Table 1.

Performance of different classifier models for predicting antibody polyreactivity

Model	Ab. set #1 (scFvs)	Ab. set #2 (scFvs)	Ab. set #3 (scFvs)	Ab. sets #4 and #6 (scFvs)	Ab. sets #4 and #5 (mAbs)
Random forest #1 (7 SB, 11 SB-SE features)	0.956	0.865	0.951	0.928	0.819
Random forest #2 (10 SB, 12 SB-SE features)	0.971	0.856	0.966	0.851	0.788
Random forest #3 (10 ESM-2, 12 SB-SE features)	0.964	0.792	0.971	0.797	0.797
Random forest #4 (10 SB features)	0.899	0.823	0.958	0.803	0.762
Random forest #5 (10 ESM-2 features)	0.866	0.858	0.887	0.746	0.620
Random forest #6 (12 SB-SE features)	0.941	0.695	0.935	0.708	0.758
Random forest #7 (31 SB features)	0.938	0.842	0.971	0.912	0.756
Random forest #8 (320 ESM-2 features)	0.927	0.757	0.924	0.912	0.692
Fv: net charge >+2.1	0.838	0.774	0.929	0.674	0.671
V_H: net charge >+2.0	0.829	0.750	0.892	0.804	0.707
Fv: WYRK >36	0.788	0.730	0.832	0.587	0.621
SVC: PSSM	0.863	0.699	0.842	0.575	0.616 (−)
SGD: OneHot	0.988	0.748	0.950	0.826	0.534
AIMS: SB features	0.951	0.810	0.956	0.690	0.580

The performance values of the best random forest model in this work for different antibody (Ab.) sets were compared to those for random forest models based on different feature sets, as well as a support vector classifier (SVC) model that uses position-specific scoring matrix (PSSM) features, a stochastic gradient descent (SGD) model that uses one-hot encoding (OneHot) features, and an automated immune molecule separator (AIMS) model with sequence-based (SB) features.
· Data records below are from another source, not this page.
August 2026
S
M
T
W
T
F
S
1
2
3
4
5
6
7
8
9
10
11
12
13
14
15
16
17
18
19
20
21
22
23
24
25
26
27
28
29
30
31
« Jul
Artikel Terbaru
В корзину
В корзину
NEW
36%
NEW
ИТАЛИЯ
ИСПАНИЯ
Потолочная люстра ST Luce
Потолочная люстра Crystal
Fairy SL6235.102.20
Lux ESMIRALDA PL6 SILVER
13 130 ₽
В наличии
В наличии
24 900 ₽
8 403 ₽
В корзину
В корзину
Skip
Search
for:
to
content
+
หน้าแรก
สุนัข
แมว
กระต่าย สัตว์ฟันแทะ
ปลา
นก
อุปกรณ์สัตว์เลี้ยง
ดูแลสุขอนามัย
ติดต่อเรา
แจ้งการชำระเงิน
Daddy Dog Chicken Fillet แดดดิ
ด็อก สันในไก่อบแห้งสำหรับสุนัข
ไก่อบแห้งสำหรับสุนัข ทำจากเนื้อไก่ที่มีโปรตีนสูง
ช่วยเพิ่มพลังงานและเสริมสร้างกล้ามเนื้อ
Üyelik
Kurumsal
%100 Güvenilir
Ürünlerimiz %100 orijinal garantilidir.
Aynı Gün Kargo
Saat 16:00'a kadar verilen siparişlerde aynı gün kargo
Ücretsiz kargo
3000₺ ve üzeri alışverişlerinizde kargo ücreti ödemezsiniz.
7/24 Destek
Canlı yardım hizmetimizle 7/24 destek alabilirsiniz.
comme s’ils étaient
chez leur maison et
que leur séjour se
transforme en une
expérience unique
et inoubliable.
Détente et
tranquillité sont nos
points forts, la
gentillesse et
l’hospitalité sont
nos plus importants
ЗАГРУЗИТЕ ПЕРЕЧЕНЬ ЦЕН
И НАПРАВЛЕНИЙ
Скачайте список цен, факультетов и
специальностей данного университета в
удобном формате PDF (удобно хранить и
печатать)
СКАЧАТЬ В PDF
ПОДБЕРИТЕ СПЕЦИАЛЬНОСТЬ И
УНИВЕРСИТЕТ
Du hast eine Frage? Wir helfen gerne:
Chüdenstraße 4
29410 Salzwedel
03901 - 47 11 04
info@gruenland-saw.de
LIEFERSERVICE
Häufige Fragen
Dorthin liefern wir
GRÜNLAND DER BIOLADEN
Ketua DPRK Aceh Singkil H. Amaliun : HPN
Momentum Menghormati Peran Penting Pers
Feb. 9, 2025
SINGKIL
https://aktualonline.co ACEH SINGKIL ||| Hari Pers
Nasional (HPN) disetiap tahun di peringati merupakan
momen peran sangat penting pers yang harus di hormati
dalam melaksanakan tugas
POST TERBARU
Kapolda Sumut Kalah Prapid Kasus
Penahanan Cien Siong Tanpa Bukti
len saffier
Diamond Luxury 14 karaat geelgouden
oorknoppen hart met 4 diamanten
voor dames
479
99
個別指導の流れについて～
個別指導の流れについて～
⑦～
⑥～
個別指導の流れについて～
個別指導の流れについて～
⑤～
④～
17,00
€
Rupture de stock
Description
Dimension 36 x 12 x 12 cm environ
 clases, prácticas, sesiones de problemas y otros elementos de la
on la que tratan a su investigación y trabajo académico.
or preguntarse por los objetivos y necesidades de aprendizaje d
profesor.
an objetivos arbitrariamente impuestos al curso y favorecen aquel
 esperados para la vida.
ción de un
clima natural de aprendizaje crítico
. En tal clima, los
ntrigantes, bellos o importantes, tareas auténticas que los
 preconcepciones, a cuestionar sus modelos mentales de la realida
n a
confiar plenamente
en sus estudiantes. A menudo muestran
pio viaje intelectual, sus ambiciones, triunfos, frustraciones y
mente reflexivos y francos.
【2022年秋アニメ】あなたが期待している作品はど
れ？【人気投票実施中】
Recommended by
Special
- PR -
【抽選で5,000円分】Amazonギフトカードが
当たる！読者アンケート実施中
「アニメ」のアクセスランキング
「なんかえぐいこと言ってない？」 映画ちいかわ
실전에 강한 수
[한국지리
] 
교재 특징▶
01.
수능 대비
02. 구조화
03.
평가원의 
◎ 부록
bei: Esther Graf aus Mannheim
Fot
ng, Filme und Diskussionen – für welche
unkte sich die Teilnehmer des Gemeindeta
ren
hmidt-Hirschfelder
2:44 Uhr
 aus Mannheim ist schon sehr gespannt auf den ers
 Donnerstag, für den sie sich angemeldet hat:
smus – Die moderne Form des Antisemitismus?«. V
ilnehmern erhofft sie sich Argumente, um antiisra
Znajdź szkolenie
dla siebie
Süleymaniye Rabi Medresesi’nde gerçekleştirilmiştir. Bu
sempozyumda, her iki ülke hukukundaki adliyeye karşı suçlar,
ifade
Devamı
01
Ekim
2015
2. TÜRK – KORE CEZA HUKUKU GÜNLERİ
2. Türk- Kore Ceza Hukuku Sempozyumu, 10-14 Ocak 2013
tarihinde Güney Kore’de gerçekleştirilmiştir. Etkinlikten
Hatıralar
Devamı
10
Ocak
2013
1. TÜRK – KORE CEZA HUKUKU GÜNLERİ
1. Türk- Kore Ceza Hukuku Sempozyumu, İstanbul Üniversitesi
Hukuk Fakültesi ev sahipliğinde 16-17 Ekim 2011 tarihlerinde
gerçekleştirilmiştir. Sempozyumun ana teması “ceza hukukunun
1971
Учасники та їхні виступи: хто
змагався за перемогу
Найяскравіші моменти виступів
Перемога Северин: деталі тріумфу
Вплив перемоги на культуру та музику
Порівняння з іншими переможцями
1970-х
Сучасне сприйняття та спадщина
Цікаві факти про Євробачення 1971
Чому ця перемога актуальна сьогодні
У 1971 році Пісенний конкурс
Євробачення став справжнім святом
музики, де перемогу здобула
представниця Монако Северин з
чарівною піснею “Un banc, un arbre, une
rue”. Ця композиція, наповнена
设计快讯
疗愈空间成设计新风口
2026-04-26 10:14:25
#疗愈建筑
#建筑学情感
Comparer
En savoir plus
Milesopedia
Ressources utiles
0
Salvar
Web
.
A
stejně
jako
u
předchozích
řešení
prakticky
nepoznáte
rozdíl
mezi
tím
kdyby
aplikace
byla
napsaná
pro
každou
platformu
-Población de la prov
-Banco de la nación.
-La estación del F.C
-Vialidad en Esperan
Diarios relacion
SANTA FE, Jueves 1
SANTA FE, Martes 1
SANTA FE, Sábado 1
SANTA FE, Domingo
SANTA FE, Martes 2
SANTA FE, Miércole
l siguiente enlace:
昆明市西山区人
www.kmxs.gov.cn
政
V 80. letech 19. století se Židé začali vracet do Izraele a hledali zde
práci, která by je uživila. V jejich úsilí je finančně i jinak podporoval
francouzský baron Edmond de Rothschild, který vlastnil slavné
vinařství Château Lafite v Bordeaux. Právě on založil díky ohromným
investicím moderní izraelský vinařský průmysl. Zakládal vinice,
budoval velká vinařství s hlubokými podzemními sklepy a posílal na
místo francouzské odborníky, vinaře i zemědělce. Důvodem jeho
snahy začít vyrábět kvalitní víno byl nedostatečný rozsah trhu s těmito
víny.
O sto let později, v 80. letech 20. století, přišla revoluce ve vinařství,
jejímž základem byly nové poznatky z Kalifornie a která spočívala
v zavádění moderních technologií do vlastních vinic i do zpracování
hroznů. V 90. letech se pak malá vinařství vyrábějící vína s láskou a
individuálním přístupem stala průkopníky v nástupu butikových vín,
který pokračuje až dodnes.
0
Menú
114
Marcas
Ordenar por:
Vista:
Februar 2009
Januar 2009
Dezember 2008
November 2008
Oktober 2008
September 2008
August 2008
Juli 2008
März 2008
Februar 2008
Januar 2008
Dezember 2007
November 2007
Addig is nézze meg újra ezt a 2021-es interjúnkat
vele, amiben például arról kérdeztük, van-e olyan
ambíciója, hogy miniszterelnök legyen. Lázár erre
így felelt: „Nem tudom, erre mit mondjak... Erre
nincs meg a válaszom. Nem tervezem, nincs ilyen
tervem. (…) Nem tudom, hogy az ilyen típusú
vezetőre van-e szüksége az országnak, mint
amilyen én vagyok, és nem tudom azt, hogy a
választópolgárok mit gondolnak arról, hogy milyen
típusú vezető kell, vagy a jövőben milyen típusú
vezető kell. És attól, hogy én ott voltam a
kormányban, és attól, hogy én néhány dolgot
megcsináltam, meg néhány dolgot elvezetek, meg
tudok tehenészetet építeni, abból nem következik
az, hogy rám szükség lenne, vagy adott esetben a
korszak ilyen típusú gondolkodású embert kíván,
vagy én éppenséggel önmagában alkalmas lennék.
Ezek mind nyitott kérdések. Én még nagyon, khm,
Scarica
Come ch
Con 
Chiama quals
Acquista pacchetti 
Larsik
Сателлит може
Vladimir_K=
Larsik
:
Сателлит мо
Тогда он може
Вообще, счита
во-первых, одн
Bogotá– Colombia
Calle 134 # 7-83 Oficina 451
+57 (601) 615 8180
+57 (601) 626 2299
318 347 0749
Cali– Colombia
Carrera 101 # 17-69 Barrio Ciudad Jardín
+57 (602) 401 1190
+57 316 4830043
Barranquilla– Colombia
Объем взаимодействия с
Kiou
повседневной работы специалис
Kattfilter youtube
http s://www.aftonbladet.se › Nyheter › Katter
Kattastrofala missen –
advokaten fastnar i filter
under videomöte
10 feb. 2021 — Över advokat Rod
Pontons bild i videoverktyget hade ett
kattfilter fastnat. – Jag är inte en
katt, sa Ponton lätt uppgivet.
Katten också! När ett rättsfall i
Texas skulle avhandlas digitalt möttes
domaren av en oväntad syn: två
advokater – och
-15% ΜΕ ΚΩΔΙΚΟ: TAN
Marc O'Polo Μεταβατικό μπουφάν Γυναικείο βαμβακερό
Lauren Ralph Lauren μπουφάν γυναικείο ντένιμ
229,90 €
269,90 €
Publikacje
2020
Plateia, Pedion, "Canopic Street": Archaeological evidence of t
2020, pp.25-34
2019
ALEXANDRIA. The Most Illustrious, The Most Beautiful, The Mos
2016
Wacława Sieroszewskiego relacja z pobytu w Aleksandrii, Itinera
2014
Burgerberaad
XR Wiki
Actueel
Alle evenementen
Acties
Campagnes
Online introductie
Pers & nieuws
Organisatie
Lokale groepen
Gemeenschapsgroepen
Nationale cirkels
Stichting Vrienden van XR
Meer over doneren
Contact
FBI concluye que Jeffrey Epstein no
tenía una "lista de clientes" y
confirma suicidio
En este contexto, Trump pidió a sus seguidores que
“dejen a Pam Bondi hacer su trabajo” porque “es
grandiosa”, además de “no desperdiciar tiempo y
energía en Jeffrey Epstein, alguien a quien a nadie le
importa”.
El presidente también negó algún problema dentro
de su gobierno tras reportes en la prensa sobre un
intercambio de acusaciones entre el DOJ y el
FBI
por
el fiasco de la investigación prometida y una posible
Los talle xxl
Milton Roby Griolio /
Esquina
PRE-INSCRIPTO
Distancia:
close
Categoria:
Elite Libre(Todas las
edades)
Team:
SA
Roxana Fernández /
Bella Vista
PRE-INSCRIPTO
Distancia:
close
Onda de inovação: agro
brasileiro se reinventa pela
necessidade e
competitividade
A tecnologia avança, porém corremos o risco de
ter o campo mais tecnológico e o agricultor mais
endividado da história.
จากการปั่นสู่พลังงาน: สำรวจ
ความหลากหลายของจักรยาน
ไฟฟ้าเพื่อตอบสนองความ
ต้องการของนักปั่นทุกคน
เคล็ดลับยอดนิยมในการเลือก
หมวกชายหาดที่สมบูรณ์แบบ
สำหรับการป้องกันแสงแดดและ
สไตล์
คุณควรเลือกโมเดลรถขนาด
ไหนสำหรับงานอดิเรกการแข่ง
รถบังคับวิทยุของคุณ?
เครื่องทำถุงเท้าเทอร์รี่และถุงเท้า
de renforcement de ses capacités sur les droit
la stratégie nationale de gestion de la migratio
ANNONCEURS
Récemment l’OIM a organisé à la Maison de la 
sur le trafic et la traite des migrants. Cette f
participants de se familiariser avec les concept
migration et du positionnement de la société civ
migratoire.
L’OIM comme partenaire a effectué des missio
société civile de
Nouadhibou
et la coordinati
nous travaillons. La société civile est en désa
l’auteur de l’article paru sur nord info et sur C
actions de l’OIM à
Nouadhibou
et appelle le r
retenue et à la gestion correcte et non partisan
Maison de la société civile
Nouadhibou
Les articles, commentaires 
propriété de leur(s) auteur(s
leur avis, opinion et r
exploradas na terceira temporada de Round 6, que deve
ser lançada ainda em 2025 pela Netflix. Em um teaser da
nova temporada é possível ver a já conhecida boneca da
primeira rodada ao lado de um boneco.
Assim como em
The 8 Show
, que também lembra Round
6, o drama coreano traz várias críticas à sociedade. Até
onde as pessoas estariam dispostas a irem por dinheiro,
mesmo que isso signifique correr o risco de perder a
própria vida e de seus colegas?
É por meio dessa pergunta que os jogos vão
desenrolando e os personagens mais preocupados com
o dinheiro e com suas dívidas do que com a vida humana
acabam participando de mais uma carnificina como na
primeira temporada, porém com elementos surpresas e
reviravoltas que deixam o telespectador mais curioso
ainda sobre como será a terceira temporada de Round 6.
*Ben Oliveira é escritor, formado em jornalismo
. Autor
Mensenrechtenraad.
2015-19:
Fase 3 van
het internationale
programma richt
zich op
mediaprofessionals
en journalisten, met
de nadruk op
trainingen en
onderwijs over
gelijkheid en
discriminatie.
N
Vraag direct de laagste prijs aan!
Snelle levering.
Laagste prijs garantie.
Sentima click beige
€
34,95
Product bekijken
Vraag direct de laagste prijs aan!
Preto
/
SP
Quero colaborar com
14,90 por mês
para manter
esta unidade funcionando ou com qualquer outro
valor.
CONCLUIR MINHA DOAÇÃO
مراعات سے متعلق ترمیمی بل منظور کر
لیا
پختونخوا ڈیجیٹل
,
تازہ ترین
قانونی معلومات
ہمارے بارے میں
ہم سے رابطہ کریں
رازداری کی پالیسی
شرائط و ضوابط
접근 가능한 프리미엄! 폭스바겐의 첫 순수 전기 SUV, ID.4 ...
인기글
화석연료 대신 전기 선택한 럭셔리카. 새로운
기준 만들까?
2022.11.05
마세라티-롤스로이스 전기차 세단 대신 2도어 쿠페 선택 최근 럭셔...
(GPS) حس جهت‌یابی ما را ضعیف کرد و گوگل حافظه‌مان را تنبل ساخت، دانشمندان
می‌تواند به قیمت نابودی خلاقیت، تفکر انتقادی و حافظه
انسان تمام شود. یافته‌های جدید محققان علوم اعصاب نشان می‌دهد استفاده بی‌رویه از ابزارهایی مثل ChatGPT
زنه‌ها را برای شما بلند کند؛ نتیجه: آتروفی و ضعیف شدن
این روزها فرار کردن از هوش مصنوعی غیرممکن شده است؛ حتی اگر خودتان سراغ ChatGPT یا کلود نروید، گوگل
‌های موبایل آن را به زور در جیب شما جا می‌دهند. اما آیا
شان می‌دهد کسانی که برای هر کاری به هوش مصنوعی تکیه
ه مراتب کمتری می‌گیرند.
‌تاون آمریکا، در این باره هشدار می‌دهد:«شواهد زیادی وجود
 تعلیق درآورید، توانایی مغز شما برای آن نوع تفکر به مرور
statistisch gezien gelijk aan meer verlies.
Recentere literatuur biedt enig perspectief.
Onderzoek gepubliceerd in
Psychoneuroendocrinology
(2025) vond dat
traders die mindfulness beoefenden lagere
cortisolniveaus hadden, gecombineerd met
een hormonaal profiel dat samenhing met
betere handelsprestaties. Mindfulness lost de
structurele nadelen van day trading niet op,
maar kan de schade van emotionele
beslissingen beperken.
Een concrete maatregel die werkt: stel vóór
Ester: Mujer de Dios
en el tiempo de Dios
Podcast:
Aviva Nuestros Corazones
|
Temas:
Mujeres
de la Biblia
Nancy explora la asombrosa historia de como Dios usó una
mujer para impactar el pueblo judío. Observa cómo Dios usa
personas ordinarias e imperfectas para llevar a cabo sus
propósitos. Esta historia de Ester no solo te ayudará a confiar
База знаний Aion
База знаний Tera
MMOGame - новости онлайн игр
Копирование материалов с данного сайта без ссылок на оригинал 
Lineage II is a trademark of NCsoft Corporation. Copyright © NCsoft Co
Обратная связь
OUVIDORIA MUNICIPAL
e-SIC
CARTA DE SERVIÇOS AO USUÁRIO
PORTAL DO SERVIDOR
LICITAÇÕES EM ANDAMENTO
In addition, the performance levels of three single molecular features, in the form of rules, were also evaluated for predicting antibody polyreactivity. The antibody sets that were evaluated are defined in the STAR Methods section. For antibody sets #1 and #2, the performance metrics are accuracies, while the performance metrics are AUC values for the other antibody sets.